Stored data
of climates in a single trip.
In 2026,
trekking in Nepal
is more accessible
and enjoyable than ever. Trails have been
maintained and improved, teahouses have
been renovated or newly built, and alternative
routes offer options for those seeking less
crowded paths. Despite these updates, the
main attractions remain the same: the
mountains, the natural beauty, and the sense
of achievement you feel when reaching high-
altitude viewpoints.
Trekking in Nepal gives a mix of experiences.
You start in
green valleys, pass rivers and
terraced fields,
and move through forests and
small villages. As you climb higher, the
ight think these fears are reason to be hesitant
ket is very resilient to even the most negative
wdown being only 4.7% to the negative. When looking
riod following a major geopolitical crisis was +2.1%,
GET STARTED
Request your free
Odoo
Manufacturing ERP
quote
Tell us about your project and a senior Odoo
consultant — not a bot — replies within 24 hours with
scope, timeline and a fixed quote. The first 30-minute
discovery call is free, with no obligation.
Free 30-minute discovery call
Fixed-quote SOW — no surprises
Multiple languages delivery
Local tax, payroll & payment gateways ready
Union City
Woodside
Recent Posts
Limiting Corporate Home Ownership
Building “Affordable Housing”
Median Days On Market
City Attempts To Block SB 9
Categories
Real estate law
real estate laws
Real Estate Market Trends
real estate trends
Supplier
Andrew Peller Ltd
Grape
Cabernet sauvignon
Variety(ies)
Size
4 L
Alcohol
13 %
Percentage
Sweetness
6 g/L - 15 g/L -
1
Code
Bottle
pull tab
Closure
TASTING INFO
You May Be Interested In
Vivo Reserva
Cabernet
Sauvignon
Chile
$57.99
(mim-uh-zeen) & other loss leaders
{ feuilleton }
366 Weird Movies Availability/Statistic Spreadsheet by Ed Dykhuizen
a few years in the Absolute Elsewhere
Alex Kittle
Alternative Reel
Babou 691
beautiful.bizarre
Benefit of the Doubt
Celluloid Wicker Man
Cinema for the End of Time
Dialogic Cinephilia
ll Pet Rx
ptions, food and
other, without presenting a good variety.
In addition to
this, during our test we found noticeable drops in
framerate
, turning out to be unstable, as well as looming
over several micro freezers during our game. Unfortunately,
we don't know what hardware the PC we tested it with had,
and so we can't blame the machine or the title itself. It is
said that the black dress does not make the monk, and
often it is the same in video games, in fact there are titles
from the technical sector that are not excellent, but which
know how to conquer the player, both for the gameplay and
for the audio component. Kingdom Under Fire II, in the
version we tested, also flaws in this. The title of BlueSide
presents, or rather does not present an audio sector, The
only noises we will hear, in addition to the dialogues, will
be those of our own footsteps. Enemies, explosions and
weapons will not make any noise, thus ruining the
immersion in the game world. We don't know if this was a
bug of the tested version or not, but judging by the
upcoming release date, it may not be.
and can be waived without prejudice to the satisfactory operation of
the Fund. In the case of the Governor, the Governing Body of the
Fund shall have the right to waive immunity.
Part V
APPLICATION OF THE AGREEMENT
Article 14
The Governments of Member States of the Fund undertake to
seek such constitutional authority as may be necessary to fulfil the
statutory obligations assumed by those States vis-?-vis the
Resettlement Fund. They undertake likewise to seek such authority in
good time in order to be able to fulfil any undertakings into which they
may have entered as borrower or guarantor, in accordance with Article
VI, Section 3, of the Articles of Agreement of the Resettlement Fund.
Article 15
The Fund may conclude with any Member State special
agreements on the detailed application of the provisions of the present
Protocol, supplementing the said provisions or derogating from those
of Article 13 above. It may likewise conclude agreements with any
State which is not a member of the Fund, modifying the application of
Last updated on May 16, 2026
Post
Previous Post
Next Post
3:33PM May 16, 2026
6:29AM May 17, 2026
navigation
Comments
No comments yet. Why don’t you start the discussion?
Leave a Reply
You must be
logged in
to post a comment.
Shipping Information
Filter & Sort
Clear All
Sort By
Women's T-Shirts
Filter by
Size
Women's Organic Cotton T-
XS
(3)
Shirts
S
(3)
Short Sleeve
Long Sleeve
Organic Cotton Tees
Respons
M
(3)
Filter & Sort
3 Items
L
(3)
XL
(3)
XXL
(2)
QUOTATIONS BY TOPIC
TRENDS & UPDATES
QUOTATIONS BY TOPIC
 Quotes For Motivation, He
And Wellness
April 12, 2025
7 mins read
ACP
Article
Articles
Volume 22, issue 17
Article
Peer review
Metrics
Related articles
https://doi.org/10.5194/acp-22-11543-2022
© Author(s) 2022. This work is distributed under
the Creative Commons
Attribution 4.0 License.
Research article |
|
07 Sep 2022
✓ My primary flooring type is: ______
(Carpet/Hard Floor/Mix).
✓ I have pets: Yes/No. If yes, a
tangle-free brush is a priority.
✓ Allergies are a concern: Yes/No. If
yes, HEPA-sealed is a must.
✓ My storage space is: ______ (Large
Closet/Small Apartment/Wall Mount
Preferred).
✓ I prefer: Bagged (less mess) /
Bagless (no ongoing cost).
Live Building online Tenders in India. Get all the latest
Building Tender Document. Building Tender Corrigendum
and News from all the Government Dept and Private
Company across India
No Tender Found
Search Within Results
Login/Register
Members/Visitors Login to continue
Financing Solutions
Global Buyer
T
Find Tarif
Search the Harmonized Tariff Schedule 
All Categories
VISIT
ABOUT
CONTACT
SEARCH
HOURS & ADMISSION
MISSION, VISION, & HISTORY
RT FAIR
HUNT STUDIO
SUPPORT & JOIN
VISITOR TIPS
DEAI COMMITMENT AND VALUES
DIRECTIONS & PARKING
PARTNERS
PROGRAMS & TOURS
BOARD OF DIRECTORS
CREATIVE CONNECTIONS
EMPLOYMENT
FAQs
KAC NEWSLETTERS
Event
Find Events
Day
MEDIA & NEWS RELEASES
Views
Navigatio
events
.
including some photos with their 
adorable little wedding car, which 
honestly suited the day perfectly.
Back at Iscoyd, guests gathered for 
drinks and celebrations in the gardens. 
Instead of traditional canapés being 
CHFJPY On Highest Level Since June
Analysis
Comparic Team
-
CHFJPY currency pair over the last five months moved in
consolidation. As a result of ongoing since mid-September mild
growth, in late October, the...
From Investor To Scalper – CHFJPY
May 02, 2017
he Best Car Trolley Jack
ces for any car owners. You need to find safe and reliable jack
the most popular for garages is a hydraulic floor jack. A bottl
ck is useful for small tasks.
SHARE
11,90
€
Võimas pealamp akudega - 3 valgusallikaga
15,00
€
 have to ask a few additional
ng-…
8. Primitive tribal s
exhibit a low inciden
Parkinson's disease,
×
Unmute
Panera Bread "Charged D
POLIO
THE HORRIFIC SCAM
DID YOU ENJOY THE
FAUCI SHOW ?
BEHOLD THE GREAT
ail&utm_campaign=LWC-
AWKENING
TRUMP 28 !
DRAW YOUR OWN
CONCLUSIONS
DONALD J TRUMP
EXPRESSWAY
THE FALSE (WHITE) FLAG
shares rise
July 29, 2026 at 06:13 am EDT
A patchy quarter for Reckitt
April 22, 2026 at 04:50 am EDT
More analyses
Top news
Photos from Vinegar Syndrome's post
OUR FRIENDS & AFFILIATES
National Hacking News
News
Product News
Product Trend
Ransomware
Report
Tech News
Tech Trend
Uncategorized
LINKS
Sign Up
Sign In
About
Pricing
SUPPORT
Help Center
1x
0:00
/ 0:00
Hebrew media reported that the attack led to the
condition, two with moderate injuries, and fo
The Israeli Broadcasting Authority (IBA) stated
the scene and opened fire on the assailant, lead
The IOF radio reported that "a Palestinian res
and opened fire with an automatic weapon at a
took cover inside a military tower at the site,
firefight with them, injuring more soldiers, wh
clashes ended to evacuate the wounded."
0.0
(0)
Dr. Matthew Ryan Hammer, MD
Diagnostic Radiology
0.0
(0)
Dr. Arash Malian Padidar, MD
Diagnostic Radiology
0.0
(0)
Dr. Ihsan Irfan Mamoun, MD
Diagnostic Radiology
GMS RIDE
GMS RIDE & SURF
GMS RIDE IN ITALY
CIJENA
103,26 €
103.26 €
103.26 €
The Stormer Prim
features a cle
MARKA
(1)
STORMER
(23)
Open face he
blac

**REQUIRED WORK**
Rewrite the items from the very beginning through the line containing "Tell us about your project and a senior Odoo", changing "teahouses" to "guesthouses" and keeping everything else the same.

**EXPECTED OUTPUT**
of climates in a single trip.
In 2026,
trekking in Nepal
is more accessible
and enjoyable than ever. Trails have been
maintained and improved, guesthouses have
been renovated or newly built, and alternative
routes offer options for those seeking less
crowded paths. Despite these updates, the
main attractions remain the same: the
mountains, the natural beauty, and the sense
of achievement you feel when reaching high-
altitude viewpoints.
Trekking in Nepal gives a mix of experiences.
You start in
green valleys, pass rivers and
terraced fields,
and move through forests and
small villages. As you climb higher, the
ight think these fears are reason to be hesitant
ket is very resilient to even the most negative
wdown being only 4.7% to the negative. When looking
riod following a major geopolitical crisis was +2.1%,
GET STARTED
Request your free
Odoo
Manufacturing ERP
quote
Tell us about your project and a senior Odoo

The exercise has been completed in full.